I am in complete agreement with this descriptive concatenation.
In introducing each of the occurrences in this chronology of authoritarianism, the author asks, rhetorically, “what do you do?” In the end, the author offers his solution: “substantive changes to the Constitution.” With this contention, I differ sharply.
While I hold resolutely to the view that constitutional reform is always requisite to meet the dynamism and exigencies of an evolving society, it is not the panacea that so many in this country perceive it to be.

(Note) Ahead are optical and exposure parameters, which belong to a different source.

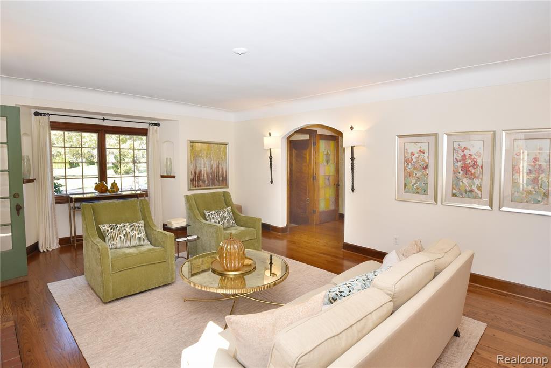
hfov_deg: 93.3
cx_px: 276
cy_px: 184
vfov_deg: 70.5
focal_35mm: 17
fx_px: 260
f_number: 9
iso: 800
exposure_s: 1/60
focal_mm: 17
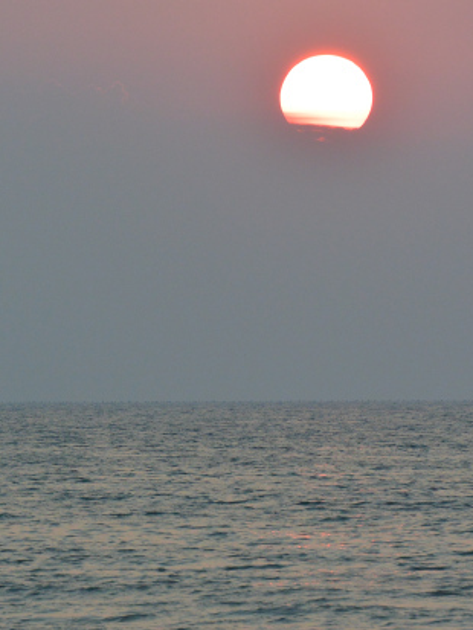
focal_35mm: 553
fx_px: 10070
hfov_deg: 2.7
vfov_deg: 3.6
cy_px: 370
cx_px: 281
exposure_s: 1/320
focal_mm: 110
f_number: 5.6
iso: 200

I am fortified in this view by the fact that the greatest and largest democracies in the world – India, the United States of America and Canada – have rarely altered their respective Constitutions since independence, though they would have been confronted with enormous governmental, democratic and constitutional challenges over the decades. The United Kingdom presents us with nearly 2,000 years of democratic government without a written Constitution!
A brief overview of the Commonwealth will confirm that Guyana’s Constitution has undergone more reforms than perhaps any other. And I daresay, stands out, comparatively, as one of the more democratic in its devolution of political power to non-Executive organs.
So my friends, the solution is not and cannot be, merely, constitutional reform. What we are confronted with in Guyana is a colossal attack on constitutionalism, the rule of law and democratic ethos – all rolled up in one.
Therefore, unless there is a preparedness to comply with the Constitution, to abide by the rules of democracy and to respect the rule of law, then whatever the provisions of the Constitution are, it will continue to be trampled upon by those who do not embrace constitutionality.
The Caribbean Court of Justice’s recent exhortations in its consequential orders for the constitutional actors to discharge their duties with integrity falling on deaf ears, is but a stark reminder of this reality.
In the circumstances, there is sufficient empirical data to impel to the conclusion that constitutional reform will not engender constitutionality. Indeed, we run the risk of becoming a nation of serial constitutional reforms attracting an unending cycle of constitutional violations.
For the reasons adumbrated above, I demand unreserved and unqualified constitutional compliance, and perhaps then, we can resort to constitutional reform.